* **TASK BRIEF**:
Copy out the part that opens with the line containing "What is the ratio" and closes with the line containing "How many interior", substituting "line" for "series" and changing nothing else. Leave out the pictures.
---- DATA SHOWN
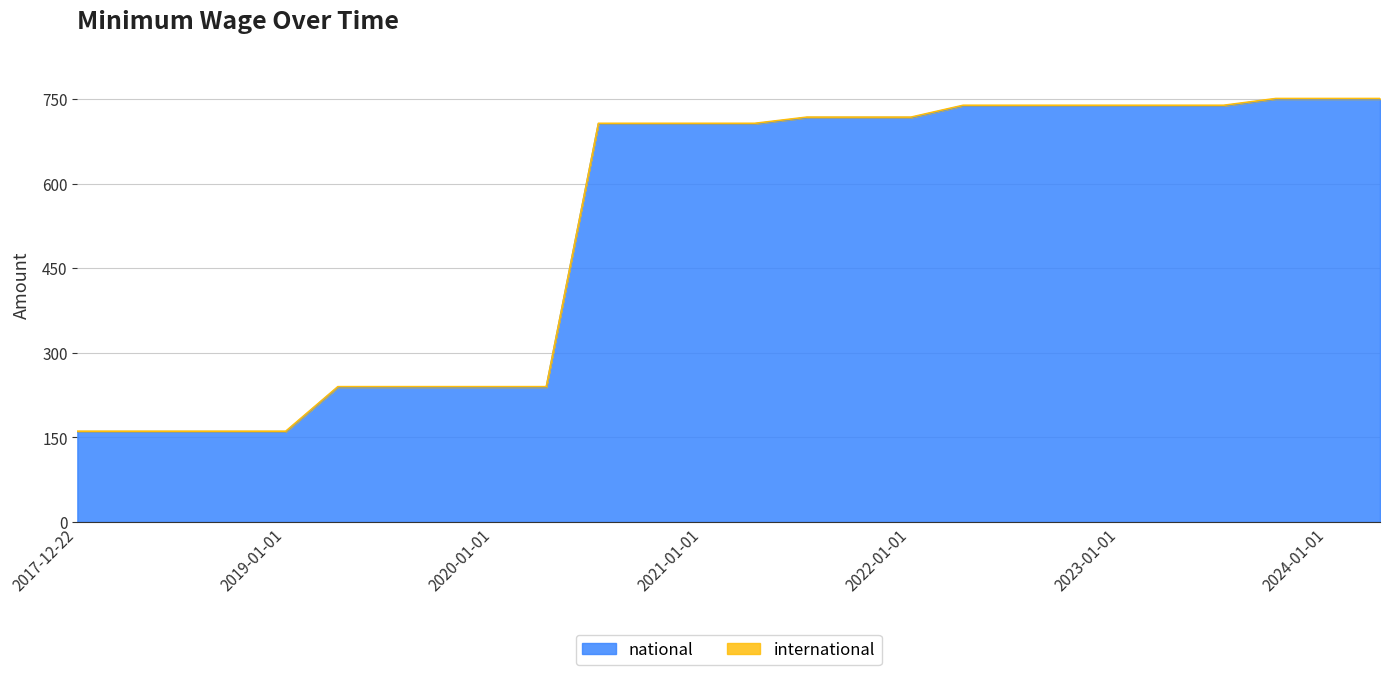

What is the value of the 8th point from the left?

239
--------
---- DATA SHOWN
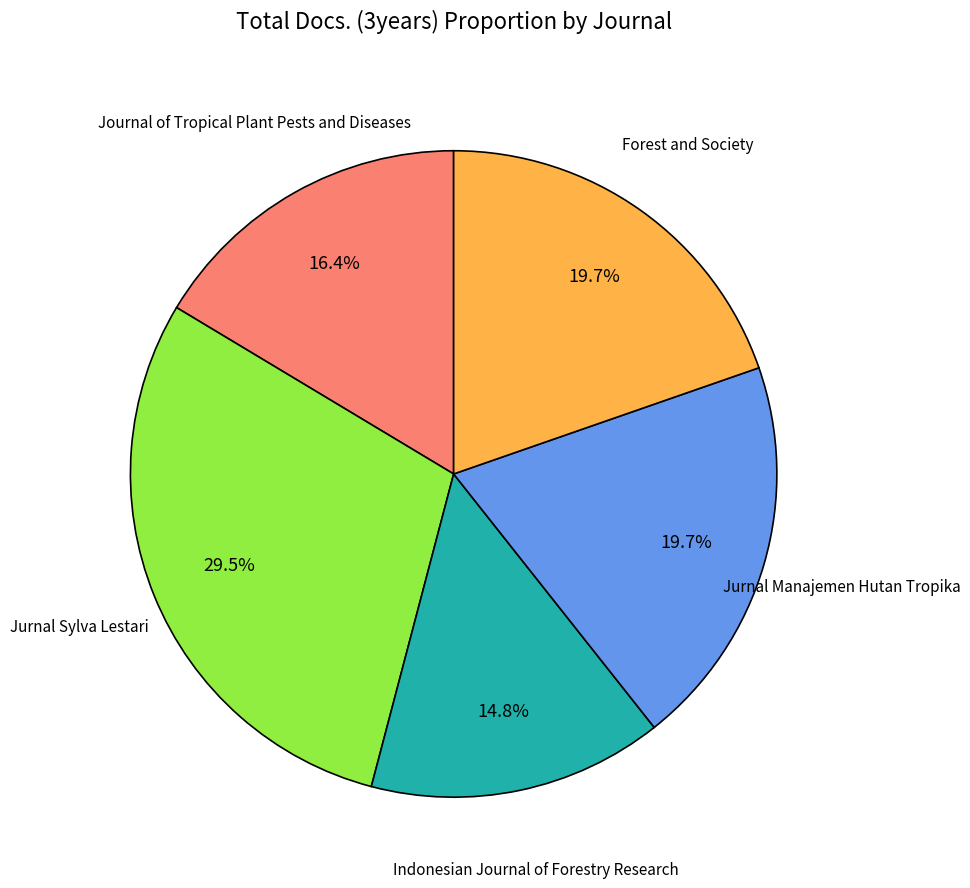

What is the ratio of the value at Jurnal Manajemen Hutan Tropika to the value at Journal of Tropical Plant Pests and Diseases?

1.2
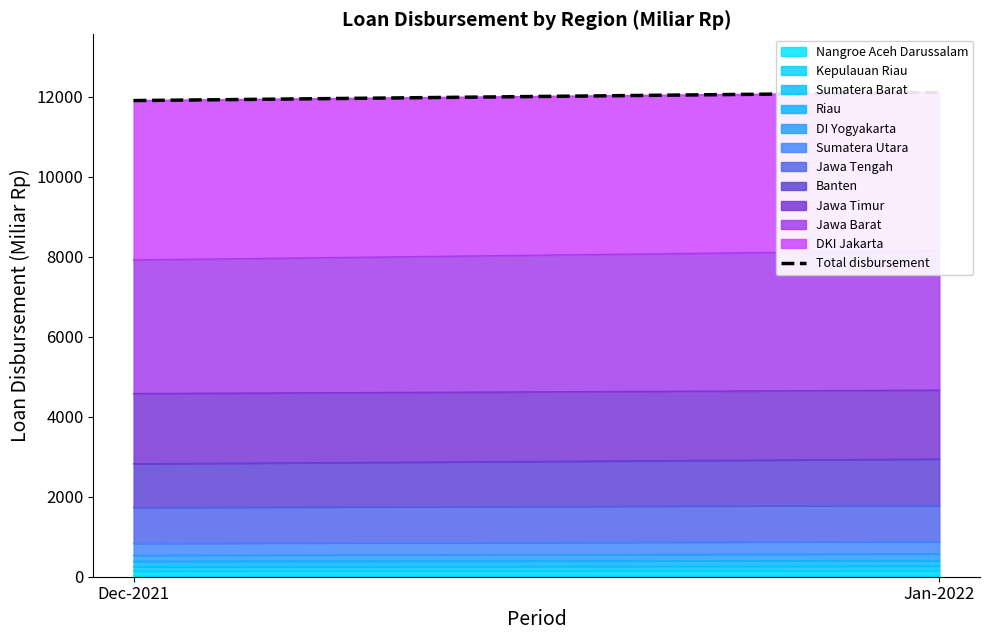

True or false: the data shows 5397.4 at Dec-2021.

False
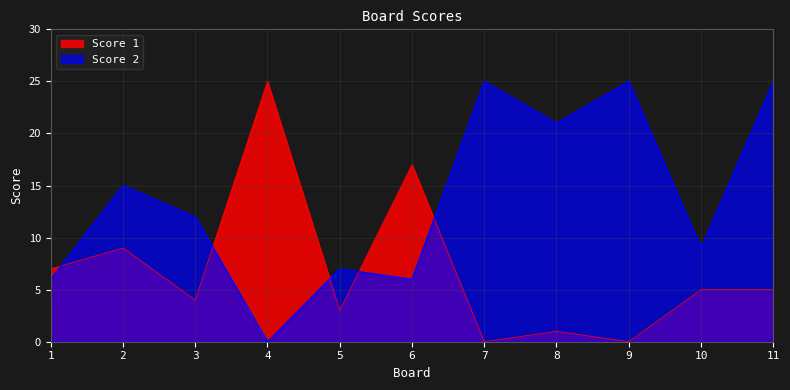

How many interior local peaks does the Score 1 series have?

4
--------
* **REPLY**:
What is the ratio of the value at Jurnal Manajemen Hutan Tropika to the value at Journal of Tropical Plant Pests and Diseases?

1.2

True or false: the data shows 5397.4 at Dec-2021.

False

How many interior local peaks does the Score 1 line have?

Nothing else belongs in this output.